Present all of the lines below as a numbered list, omitting any blank lines.

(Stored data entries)
--*--
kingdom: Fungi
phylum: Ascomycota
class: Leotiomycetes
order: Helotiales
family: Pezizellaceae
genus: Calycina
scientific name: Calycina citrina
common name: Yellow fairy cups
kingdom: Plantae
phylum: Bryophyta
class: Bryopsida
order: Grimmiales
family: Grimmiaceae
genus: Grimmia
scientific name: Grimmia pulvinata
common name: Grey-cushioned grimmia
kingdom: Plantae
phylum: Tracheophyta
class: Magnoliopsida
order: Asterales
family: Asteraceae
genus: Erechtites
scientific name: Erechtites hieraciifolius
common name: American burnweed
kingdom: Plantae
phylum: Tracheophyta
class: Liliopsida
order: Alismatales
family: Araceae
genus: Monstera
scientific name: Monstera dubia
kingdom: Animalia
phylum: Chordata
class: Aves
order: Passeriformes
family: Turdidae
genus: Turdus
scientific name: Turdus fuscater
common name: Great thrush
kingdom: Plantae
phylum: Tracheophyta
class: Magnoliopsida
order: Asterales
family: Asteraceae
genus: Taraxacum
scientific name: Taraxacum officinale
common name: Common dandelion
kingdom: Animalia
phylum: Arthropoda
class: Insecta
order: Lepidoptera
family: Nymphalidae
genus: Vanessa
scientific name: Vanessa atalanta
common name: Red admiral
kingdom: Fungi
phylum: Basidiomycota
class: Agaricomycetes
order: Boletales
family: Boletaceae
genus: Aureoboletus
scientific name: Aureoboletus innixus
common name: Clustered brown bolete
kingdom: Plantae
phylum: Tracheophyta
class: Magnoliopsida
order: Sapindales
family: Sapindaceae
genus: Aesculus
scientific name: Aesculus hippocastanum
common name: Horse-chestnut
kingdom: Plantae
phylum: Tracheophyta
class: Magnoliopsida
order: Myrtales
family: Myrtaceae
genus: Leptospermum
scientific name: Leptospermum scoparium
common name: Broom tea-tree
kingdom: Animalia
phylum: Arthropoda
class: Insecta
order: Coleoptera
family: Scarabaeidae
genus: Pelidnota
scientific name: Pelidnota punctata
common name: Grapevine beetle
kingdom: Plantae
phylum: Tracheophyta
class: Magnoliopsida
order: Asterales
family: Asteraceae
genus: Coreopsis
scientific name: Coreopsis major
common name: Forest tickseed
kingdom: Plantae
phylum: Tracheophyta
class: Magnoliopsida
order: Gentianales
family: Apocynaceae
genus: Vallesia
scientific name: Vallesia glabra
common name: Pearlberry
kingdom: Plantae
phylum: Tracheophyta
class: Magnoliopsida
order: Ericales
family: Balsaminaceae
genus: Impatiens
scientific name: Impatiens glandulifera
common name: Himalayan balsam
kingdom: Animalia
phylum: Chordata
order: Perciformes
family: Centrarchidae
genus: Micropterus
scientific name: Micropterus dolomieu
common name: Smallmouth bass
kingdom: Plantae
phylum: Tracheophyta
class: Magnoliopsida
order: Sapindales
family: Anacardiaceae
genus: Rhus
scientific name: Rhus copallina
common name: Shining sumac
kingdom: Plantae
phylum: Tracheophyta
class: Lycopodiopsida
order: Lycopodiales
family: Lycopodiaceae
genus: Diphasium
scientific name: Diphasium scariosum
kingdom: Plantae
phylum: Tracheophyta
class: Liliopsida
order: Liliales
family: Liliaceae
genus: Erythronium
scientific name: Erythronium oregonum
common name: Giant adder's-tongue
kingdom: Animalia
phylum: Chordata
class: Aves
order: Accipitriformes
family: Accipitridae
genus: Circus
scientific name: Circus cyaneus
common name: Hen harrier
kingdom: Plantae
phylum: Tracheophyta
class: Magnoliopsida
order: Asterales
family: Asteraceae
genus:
--*--
Exercise response
1. kingdom: Fungi
2. phylum: Ascomycota
3. class: Leotiomycetes
4. order: Helotiales
5. family: Pezizellaceae
6. genus: Calycina
7. scientific name: Calycina citrina
8. common name: Yellow fairy cups
9. kingdom: Plantae
10. phylum: Bryophyta
11. class: Bryopsida
12. order: Grimmiales
13. family: Grimmiaceae
14. genus: Grimmia
15. scientific name: Grimmia pulvinata
16. common name: Grey-cushioned grimmia
17. kingdom: Plantae
18. phylum: Tracheophyta
19. class: Magnoliopsida
20. order: Asterales
21. family: Asteraceae
22. genus: Erechtites
23. scientific name: Erechtites hieraciifolius
24. common name: American burnweed
25. kingdom: Plantae
26. phylum: Tracheophyta
27. class: Liliopsida
28. order: Alismatales
29. family: Araceae
30. genus: Monstera
31. scientific name: Monstera dubia
32. kingdom: Animalia
33. phylum: Chordata
34. class: Aves
35. order: Passeriformes
36. family: Turdidae
37. genus: Turdus
38. scientific name: Turdus fuscater
39. common name: Great thrush
40. kingdom: Plantae
41. phylum: Tracheophyta
42. class: Magnoliopsida
43. order: Asterales
44. family: Asteraceae
45. genus: Taraxacum
46. scientific name: Taraxacum officinale
47. common name: Common dandelion
48. kingdom: Animalia
49. phylum: Arthropoda
50. class: Insecta
51. order: Lepidoptera
52. family: Nymphalidae
53. genus: Vanessa
54. scientific name: Vanessa atalanta
55. common name: Red admiral
56. kingdom: Fungi
57. phylum: Basidiomycota
58. class: Agaricomycetes
59. order: Boletales
60. family: Boletaceae
61. genus: Aureoboletus
62. scientific name: Aureoboletus innixus
63. common name: Clustered brown bolete
64. kingdom: Plantae
65. phylum: Tracheophyta
66. class: Magnoliopsida
67. order: Sapindales
68. family: Sapindaceae
69. genus: Aesculus
70. scientific name: Aesculus hippocastanum
71. common name: Horse-chestnut
72. kingdom: Plantae
73. phylum: Tracheophyta
74. class: Magnoliopsida
75. order: Myrtales
76. family: Myrtaceae
77. genus: Leptospermum
78. scientific name: Leptospermum scoparium
79. common name: Broom tea-tree
80. kingdom: Animalia
81. phylum: Arthropoda
82. class: Insecta
83. order: Coleoptera
84. family: Scarabaeidae
85. genus: Pelidnota
86. scientific name: Pelidnota punctata
87. common name: Grapevine beetle
88. kingdom: Plantae
89. phylum: Tracheophyta
90. class: Magnoliopsida
91. order: Asterales
92. family: Asteraceae
93. genus: Coreopsis
94. scientific name: Coreopsis major
95. common name: Forest tickseed
96. kingdom: Plantae
97. phylum: Tracheophyta
98. class: Magnoliopsida
99. order: Gentianales
100. family: Apocynaceae
101. genus: Vallesia
102. scientific name: Vallesia glabra
103. common name: Pearlberry
104. kingdom: Plantae
105. phylum: Tracheophyta
106. class: Magnoliopsida
107. order: Ericales
108. family: Balsaminaceae
109. genus: Impatiens
110. scientific name: Impatiens glandulifera
111. common name: Himalayan balsam
112. kingdom: Animalia
113. phylum: Chordata
114. order: Perciformes
115. family: Centrarchidae
116. genus: Micropterus
117. scientific name: Micropterus dolomieu
118. common name: Smallmouth bass
119. kingdom: Plantae
120. phylum: Tracheophyta
121. class: Magnoliopsida
122. order: Sapindales
123. family: Anacardiaceae
124. genus: Rhus
125. scientific name: Rhus copallina
126. common name: Shining sumac
127. kingdom: Plantae
128. phylum: Tracheophyta
129. class: Lycopodiopsida
130. order: Lycopodiales
131. family: Lycopodiaceae
132. genus: Diphasium
133. scientific name: Diphasium scariosum
134. kingdom: Plantae
135. phylum: Tracheophyta
136. class: Liliopsida
137. order: Liliales
138. family: Liliaceae
139. genus: Erythronium
140. scientific name: Erythronium oregonum
141. common name: Giant adder's-tongue
142. kingdom: Animalia
143. phylum: Chordata
144. class: Aves
145. order: Accipitriformes
146. family: Accipitridae
147. genus: Circus
148. scientific name: Circus cyaneus
149. common name: Hen harrier
150. kingdom: Plantae
151. phylum: Tracheophyta
152. class: Magnoliopsida
153. order: Asterales
154. family: Asteraceae
155. genus:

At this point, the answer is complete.